# Records for this exercise
☆ ☆ ☆ ☆ ☆

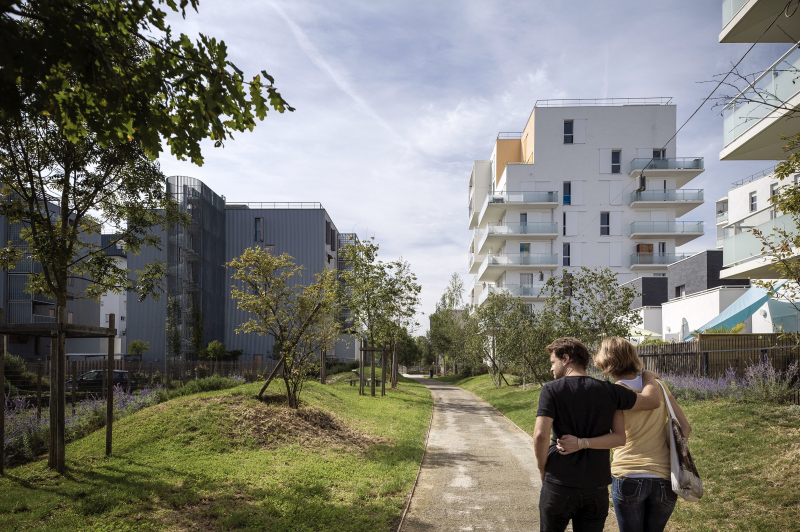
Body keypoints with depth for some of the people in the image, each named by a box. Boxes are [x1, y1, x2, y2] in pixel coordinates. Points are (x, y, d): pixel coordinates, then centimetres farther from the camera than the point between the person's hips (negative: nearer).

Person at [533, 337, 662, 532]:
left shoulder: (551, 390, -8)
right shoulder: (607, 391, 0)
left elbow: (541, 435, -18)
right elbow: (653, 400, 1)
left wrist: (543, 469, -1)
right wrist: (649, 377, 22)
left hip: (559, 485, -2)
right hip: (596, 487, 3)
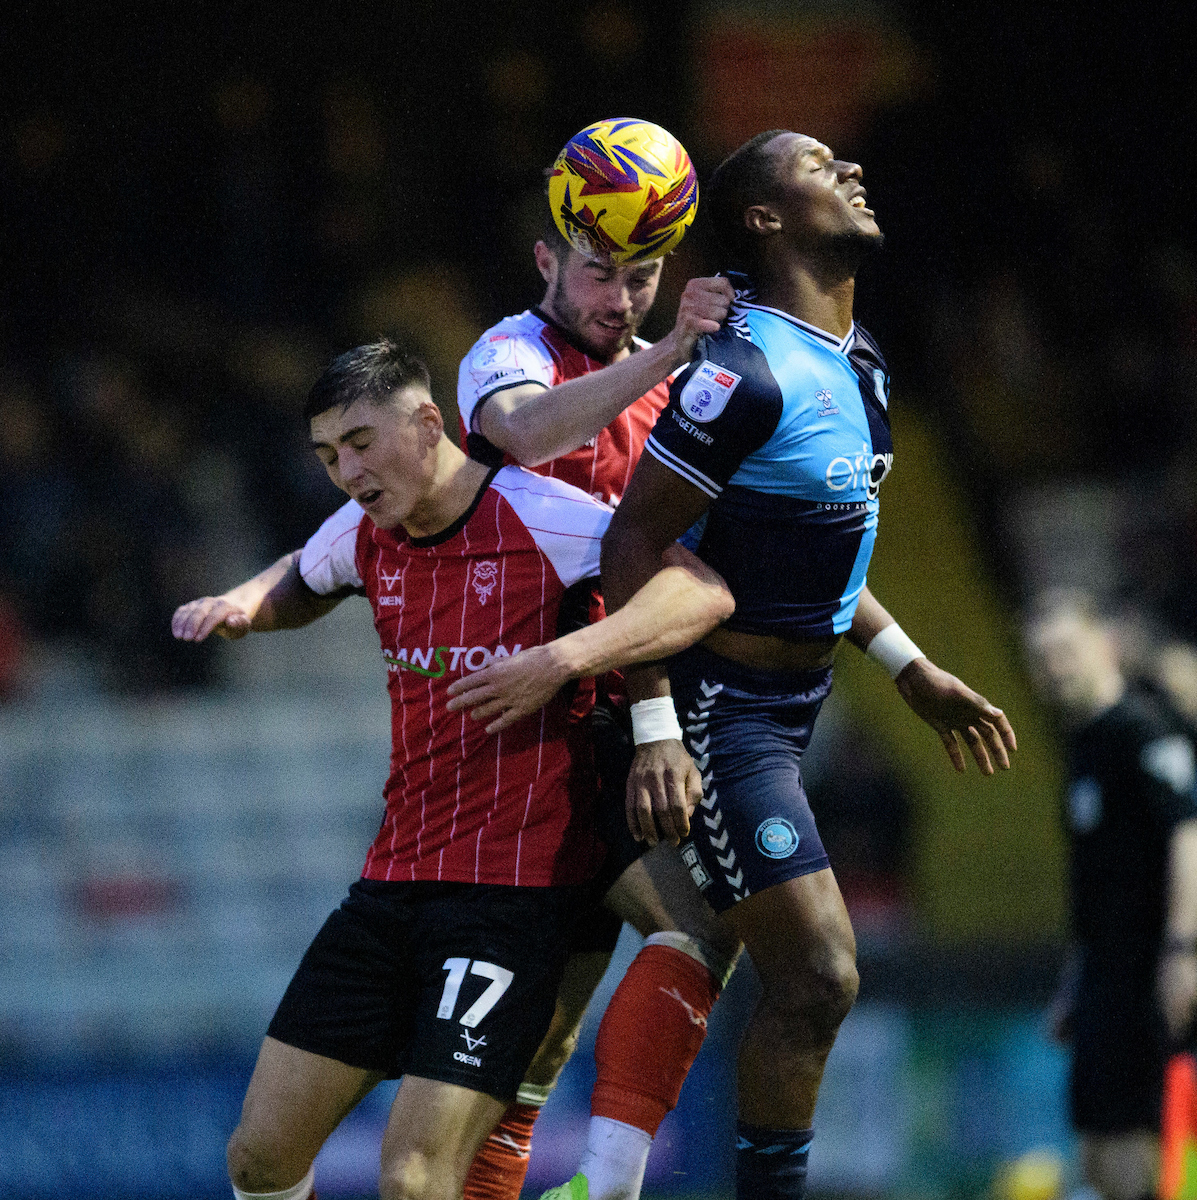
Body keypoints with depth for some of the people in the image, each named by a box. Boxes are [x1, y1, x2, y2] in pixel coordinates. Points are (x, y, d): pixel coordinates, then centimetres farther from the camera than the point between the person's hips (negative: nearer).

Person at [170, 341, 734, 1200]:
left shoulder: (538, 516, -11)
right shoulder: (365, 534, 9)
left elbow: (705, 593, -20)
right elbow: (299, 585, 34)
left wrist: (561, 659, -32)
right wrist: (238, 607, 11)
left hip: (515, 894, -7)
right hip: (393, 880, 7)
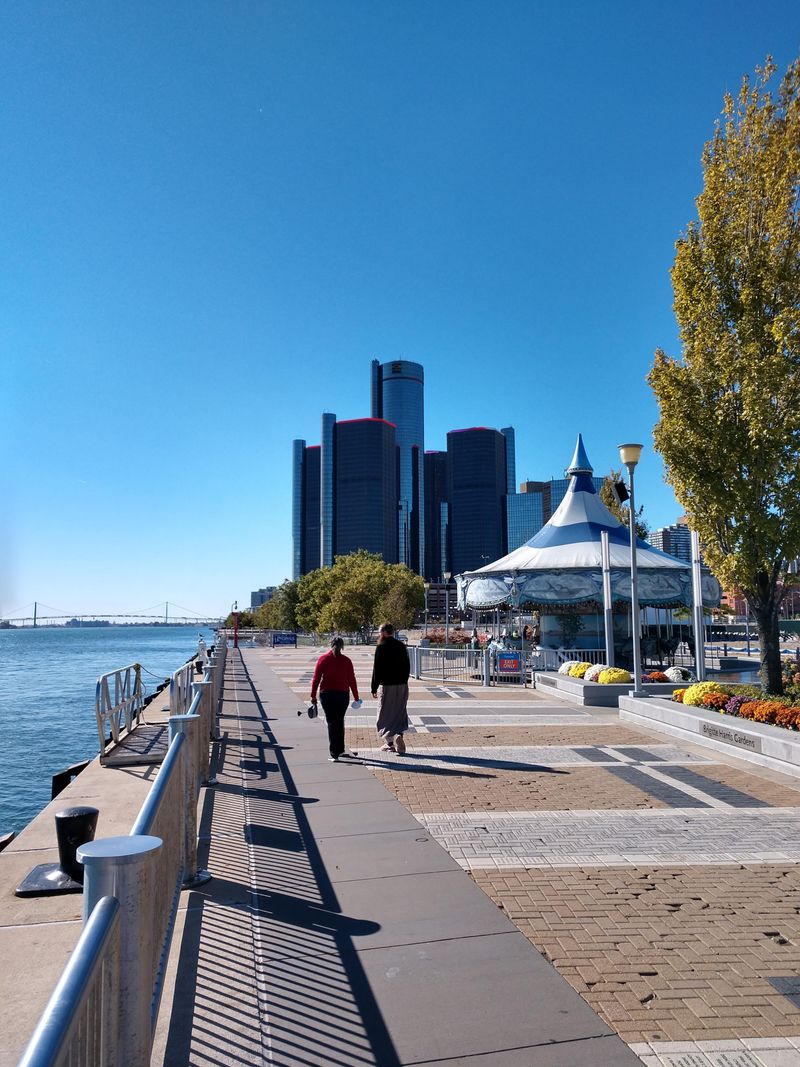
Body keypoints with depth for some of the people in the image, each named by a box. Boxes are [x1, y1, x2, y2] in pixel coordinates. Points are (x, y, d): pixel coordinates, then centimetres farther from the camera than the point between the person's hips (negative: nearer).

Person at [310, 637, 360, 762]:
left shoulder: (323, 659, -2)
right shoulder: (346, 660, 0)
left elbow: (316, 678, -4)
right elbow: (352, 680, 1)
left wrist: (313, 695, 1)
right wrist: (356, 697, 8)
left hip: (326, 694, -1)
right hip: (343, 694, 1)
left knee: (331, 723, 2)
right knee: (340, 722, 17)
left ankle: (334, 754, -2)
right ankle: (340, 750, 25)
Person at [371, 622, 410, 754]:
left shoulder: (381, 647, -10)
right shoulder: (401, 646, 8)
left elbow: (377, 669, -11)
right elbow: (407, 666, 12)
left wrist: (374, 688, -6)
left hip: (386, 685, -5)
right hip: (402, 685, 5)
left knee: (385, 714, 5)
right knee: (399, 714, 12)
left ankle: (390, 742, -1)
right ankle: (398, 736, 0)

☆ ☆ ☆ ☆ ☆

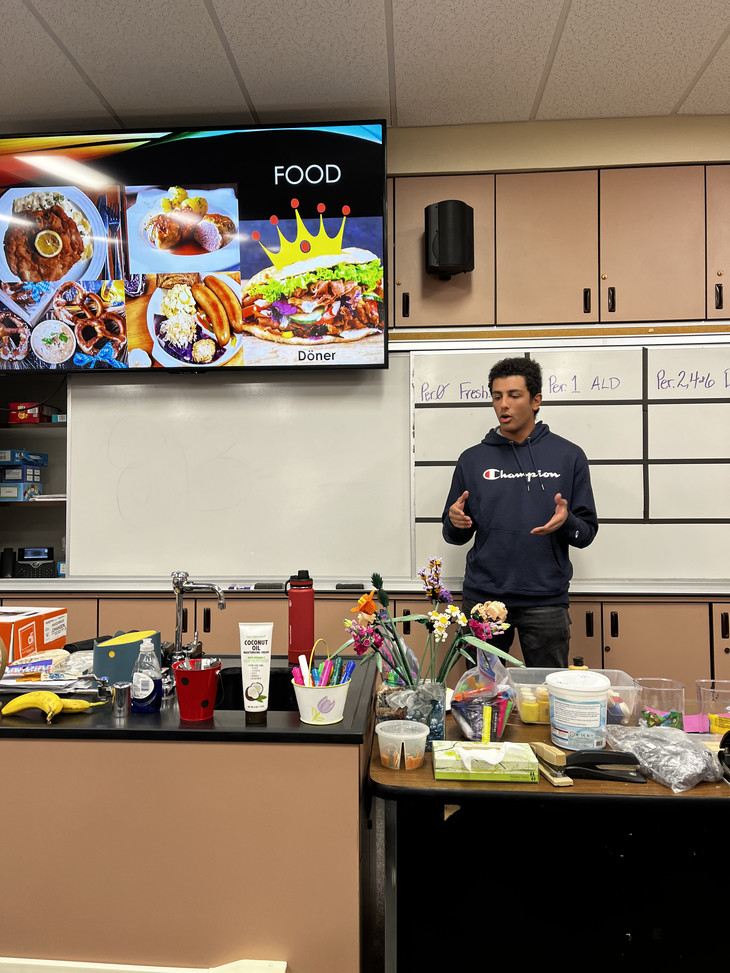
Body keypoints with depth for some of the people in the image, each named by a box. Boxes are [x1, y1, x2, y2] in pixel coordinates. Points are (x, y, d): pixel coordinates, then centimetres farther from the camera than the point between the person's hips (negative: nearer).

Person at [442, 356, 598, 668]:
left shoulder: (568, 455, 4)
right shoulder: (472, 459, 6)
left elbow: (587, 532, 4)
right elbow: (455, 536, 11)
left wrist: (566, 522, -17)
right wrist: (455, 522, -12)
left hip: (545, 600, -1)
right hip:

☆ ☆ ☆ ☆ ☆

# What is required
Turn the data from the line with "left wrist: (561, 659, -32)" to the line with "left ankle: (390, 742, -1)" into a numbered list, including both of those lines, dropping any blank lines, and leaving out the pictures.

# Answer space
1. left wrist: (561, 659, -32)
2. right wrist: (238, 607, 11)
3. left hip: (515, 894, -7)
4. right hip: (393, 880, 7)
5. Body keypoints with depth for some of the people in the image, each named by a box. Boxes are [x1, y1, x2, y2] in pixel coordinates. Points are (x, y, d): pixel coordinates, then centimetres farther from the camera than the point between the person's hips (negative: nearer).
6. Person at [310, 637, 360, 762]:
7. left shoulder: (323, 659, -2)
8. right shoulder: (346, 660, 0)
9. left elbow: (316, 678, -4)
10. right elbow: (352, 680, 1)
11. left wrist: (313, 695, 1)
12. right wrist: (356, 697, 8)
13. left hip: (326, 694, -1)
14. right hip: (343, 694, 1)
15. left knee: (331, 723, 2)
16. right knee: (340, 722, 17)
17. left ankle: (334, 754, -2)
18. right ankle: (340, 750, 25)
19. Person at [371, 622, 410, 754]:
20. left shoulder: (381, 647, -10)
21. right shoulder: (401, 646, 8)
22. left elbow: (377, 669, -11)
23. right elbow: (407, 666, 12)
24. left wrist: (374, 688, -6)
25. left hip: (386, 685, -5)
26. right hip: (402, 685, 5)
27. left knee: (385, 714, 5)
28. right knee: (399, 714, 12)
29. left ankle: (390, 742, -1)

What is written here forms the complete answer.